* DATA LISTING:
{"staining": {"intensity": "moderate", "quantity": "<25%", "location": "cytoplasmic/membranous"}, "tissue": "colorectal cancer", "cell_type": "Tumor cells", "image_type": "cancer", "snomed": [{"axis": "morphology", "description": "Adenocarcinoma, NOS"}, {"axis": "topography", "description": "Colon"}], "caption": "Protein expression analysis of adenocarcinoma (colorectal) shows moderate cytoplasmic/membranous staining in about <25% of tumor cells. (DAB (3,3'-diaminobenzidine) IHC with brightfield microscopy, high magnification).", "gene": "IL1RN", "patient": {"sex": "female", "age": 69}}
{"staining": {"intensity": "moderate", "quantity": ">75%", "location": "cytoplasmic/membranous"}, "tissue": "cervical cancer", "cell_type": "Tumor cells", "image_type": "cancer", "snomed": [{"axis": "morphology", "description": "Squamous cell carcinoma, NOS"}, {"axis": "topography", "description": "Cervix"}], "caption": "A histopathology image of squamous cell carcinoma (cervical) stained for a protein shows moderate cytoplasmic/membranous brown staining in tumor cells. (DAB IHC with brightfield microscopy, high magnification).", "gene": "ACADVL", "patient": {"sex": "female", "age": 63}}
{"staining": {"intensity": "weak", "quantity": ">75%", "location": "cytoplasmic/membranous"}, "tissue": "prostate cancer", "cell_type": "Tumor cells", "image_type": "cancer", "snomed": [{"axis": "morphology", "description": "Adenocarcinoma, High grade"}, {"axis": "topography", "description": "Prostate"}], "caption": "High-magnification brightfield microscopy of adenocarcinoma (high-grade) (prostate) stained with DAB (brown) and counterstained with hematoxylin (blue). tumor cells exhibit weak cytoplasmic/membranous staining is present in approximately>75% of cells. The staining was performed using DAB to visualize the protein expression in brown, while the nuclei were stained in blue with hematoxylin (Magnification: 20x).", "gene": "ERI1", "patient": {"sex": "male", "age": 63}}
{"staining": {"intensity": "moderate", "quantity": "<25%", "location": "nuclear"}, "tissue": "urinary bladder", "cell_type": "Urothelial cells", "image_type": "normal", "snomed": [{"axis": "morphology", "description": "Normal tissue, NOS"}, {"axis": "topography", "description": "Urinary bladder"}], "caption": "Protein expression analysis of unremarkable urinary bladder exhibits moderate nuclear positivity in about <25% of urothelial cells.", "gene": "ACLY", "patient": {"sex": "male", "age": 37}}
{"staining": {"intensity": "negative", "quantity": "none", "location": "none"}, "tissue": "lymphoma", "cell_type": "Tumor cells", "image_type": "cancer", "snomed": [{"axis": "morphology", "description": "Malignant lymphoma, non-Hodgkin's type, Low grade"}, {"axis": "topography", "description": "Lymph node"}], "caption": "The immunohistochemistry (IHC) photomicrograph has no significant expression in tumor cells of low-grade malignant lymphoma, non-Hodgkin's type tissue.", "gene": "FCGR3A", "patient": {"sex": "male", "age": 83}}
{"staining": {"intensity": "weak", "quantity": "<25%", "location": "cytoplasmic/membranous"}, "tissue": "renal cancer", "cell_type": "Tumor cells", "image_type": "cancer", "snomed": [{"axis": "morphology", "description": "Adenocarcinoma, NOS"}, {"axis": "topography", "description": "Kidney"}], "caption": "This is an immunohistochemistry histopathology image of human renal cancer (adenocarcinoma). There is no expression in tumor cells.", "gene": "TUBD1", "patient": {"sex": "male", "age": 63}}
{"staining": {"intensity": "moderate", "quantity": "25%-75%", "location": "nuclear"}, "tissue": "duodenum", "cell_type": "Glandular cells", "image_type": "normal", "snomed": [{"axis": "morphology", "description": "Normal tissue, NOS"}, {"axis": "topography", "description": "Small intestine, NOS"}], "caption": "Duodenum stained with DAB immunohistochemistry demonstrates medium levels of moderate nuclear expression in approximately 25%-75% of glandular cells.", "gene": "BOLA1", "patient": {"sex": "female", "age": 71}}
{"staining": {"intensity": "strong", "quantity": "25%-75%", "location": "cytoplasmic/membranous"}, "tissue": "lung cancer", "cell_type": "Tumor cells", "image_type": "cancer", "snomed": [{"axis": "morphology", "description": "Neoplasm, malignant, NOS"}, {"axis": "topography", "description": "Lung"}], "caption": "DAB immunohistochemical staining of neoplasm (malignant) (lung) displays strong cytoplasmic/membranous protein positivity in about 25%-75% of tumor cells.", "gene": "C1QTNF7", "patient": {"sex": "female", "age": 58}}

* TASK TO COMPLETE: Retype the material above exactly as given.

* EXERCISE OUTPUT:
{"staining": {"intensity": "moderate", "quantity": "<25%", "location": "cytoplasmic/membranous"}, "tissue": "colorectal cancer", "cell_type": "Tumor cells", "image_type": "cancer", "snomed": [{"axis": "morphology", "description": "Adenocarcinoma, NOS"}, {"axis": "topography", "description": "Colon"}], "caption": "Protein expression analysis of adenocarcinoma (colorectal) shows moderate cytoplasmic/membranous staining in about <25% of tumor cells. (DAB (3,3'-diaminobenzidine) IHC with brightfield microscopy, high magnification).", "gene": "IL1RN", "patient": {"sex": "female", "age": 69}}
{"staining": {"intensity": "moderate", "quantity": ">75%", "location": "cytoplasmic/membranous"}, "tissue": "cervical cancer", "cell_type": "Tumor cells", "image_type": "cancer", "snomed": [{"axis": "morphology", "description": "Squamous cell carcinoma, NOS"}, {"axis": "topography", "description": "Cervix"}], "caption": "A histopathology image of squamous cell carcinoma (cervical) stained for a protein shows moderate cytoplasmic/membranous brown staining in tumor cells. (DAB IHC with brightfield microscopy, high magnification).", "gene": "ACADVL", "patient": {"sex": "female", "age": 63}}
{"staining": {"intensity": "weak", "quantity": ">75%", "location": "cytoplasmic/membranous"}, "tissue": "prostate cancer", "cell_type": "Tumor cells", "image_type": "cancer", "snomed": [{"axis": "morphology", "description": "Adenocarcinoma, High grade"}, {"axis": "topography", "description": "Prostate"}], "caption": "High-magnification brightfield microscopy of adenocarcinoma (high-grade) (prostate) stained with DAB (brown) and counterstained with hematoxylin (blue). tumor cells exhibit weak cytoplasmic/membranous staining is present in approximately>75% of cells. The staining was performed using DAB to visualize the protein expression in brown, while the nuclei were stained in blue with hematoxylin (Magnification: 20x).", "gene": "ERI1", "patient": {"sex": "male", "age": 63}}
{"staining": {"intensity": "moderate", "quantity": "<25%", "location": "nuclear"}, "tissue": "urinary bladder", "cell_type": "Urothelial cells", "image_type": "normal", "snomed": [{"axis": "morphology", "description": "Normal tissue, NOS"}, {"axis": "topography", "description": "Urinary bladder"}], "caption": "Protein expression analysis of unremarkable urinary bladder exhibits moderate nuclear positivity in about <25% of urothelial cells.", "gene": "ACLY", "patient": {"sex": "male", "age": 37}}
{"staining": {"intensity": "negative", "quantity": "none", "location": "none"}, "tissue": "lymphoma", "cell_type": "Tumor cells", "image_type": "cancer", "snomed": [{"axis": "morphology", "description": "Malignant lymphoma, non-Hodgkin's type, Low grade"}, {"axis": "topography", "description": "Lymph node"}], "caption": "The immunohistochemistry (IHC) photomicrograph has no significant expression in tumor cells of low-grade malignant lymphoma, non-Hodgkin's type tissue.", "gene": "FCGR3A", "patient": {"sex": "male", "age": 83}}
{"staining": {"intensity": "weak", "quantity": "<25%", "location": "cytoplasmic/membranous"}, "tissue": "renal cancer", "cell_type": "Tumor cells", "image_type": "cancer", "snomed": [{"axis": "morphology", "description": "Adenocarcinoma, NOS"}, {"axis": "topography", "description": "Kidney"}], "caption": "This is an immunohistochemistry histopathology image of human renal cancer (adenocarcinoma). There is no expression in tumor cells.", "gene": "TUBD1", "patient": {"sex": "male", "age": 63}}
{"staining": {"intensity": "moderate", "quantity": "25%-75%", "location": "nuclear"}, "tissue": "duodenum", "cell_type": "Glandular cells", "image_type": "normal", "snomed": [{"axis": "morphology", "description": "Normal tissue, NOS"}, {"axis": "topography", "description": "Small intestine, NOS"}], "caption": "Duodenum stained with DAB immunohistochemistry demonstrates medium levels of moderate nuclear expression in approximately 25%-75% of glandular cells.", "gene": "BOLA1", "patient": {"sex": "female", "age": 71}}
{"staining": {"intensity": "strong", "quantity": "25%-75%", "location": "cytoplasmic/membranous"}, "tissue": "lung cancer", "cell_type": "Tumor cells", "image_type": "cancer", "snomed": [{"axis": "morphology", "description": "Neoplasm, malignant, NOS"}, {"axis": "topography", "description": "Lung"}], "caption": "DAB immunohistochemical staining of neoplasm (malignant) (lung) displays strong cytoplasmic/membranous protein positivity in about 25%-75% of tumor cells.", "gene": "C1QTNF7", "patient": {"sex": "female", "age": 58}}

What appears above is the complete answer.